Phonon Drag in InSb: Theory and ``spin''-motive force

The phonon number operator $\hat n \to \sin^2 \frac{\theta}{2}$ defines the Euler angle $\theta$ and with the phase $\phi$ this maps to a precessing spin. Defined are a ``spin" Berry phase and a ``spin''-motive force (smf)[1]. Unlike an emf, an smf can act upon neutral phonons. Tradition[2] has sub-thermal phonons as central to the thermopower of semi-conductors. The momentum given to these phonons, by the temperature gradient, is transferred to the electrons by ``drag'' where it cancels a Seebeck effect electric field $\vec E$. Here, for InSb at low temperatures, thermal phonons actually relax momentum via boundary and umklapp scattering and energy conservation involves sub-thermal phonons, created by anharmonic effects, with a frequency $\hbar \omega_{\vec q} \sim k_B (dT/dx) \ell$ where $\ell$ is the phonon mean-free-path (mfp).
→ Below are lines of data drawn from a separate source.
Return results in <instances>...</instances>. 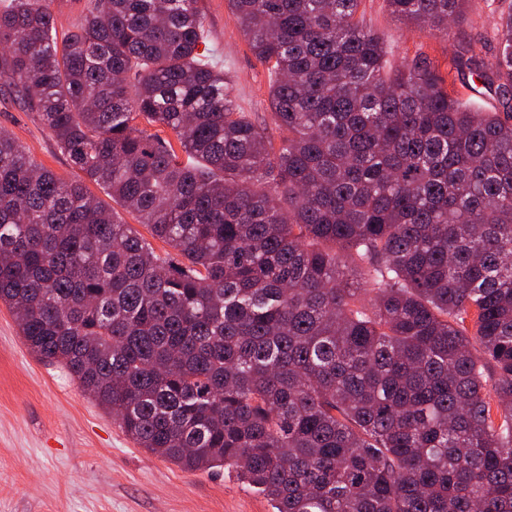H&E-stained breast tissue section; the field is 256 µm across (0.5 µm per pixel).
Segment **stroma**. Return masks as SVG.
Listing matches in <instances>:
<instances>
[{"label":"stroma","mask_w":512,"mask_h":512,"mask_svg":"<svg viewBox=\"0 0 512 512\" xmlns=\"http://www.w3.org/2000/svg\"><path fill=\"white\" fill-rule=\"evenodd\" d=\"M199 5L207 42L231 71L237 108L257 124H268L266 65L252 53L226 0H199ZM511 10L512 0H471L458 29L483 54L494 55L497 21ZM360 11L382 35L390 66L429 59L456 96L484 111L499 110L495 86L451 71L454 41L400 21L386 0H363ZM0 129L61 178L79 179L37 114L3 92ZM0 512H272V507L231 471H187L140 448L63 364L29 350L14 313L0 303Z\"/></svg>","instance_id":"35a3bbf8"}]
</instances>
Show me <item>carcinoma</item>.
Returning a JSON list of instances; mask_svg holds the SVG:
<instances>
[{
  "instance_id": "carcinoma-1",
  "label": "carcinoma",
  "mask_w": 512,
  "mask_h": 512,
  "mask_svg": "<svg viewBox=\"0 0 512 512\" xmlns=\"http://www.w3.org/2000/svg\"><path fill=\"white\" fill-rule=\"evenodd\" d=\"M386 2L446 32L470 0ZM227 5L278 144L199 0H86L61 40L48 0L0 9V87L83 174L0 131V302L140 447L273 512H512V10L452 59L495 68L479 112L389 68L361 0ZM205 18L208 45L233 77V98L241 112H248L260 125L270 123L268 101L269 74L250 50L238 20L226 0H199Z\"/></svg>"
}]
</instances>
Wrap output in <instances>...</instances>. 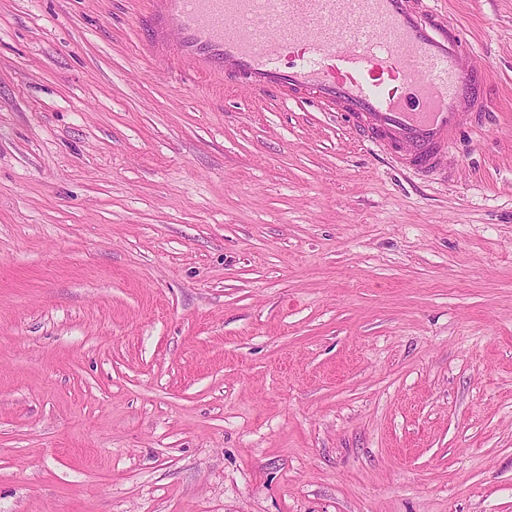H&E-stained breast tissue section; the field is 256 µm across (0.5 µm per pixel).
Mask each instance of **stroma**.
<instances>
[{"label": "stroma", "instance_id": "obj_1", "mask_svg": "<svg viewBox=\"0 0 512 512\" xmlns=\"http://www.w3.org/2000/svg\"><path fill=\"white\" fill-rule=\"evenodd\" d=\"M145 7L0 0V512H512V0L444 181Z\"/></svg>", "mask_w": 512, "mask_h": 512}]
</instances>
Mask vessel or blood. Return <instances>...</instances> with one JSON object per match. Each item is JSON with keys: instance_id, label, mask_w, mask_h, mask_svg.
Listing matches in <instances>:
<instances>
[{"instance_id": "obj_1", "label": "vessel or blood", "mask_w": 512, "mask_h": 512, "mask_svg": "<svg viewBox=\"0 0 512 512\" xmlns=\"http://www.w3.org/2000/svg\"><path fill=\"white\" fill-rule=\"evenodd\" d=\"M139 24L155 58L284 101L308 92L423 173H441L489 109L487 73L470 69L462 30L432 0H147Z\"/></svg>"}]
</instances>
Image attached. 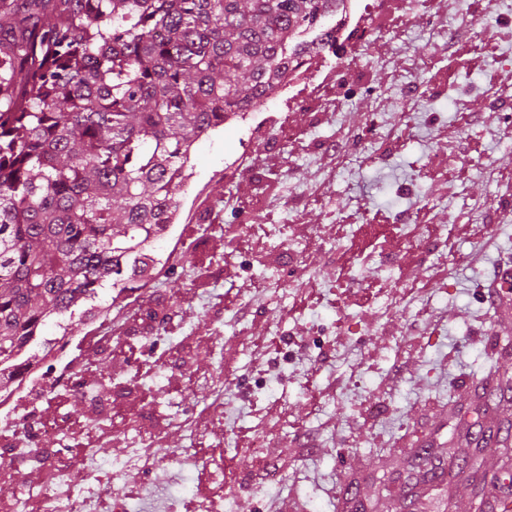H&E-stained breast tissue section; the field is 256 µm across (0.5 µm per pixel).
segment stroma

The resulting smf acting upon the thermal phonons produces a ``spin'' voltage $\sim (k_B/e) \Delta T \sim 100\mu$V/K. Via the electron-phonon interaction, the smf, multiplied by the ratio $\ell_{ep}/\ell$, where $\ell_{ep}$ is the electron-phonon mfp, are detected, but not created by the few electrons in our InSb samples. [1] S. E. Barnes and S. Maekawa, Phys. Rev. Lett. {\bf 98}, 246601 (2007) [2] C. Herring, Phys. Rev. {\bf 95}, 954 (1954).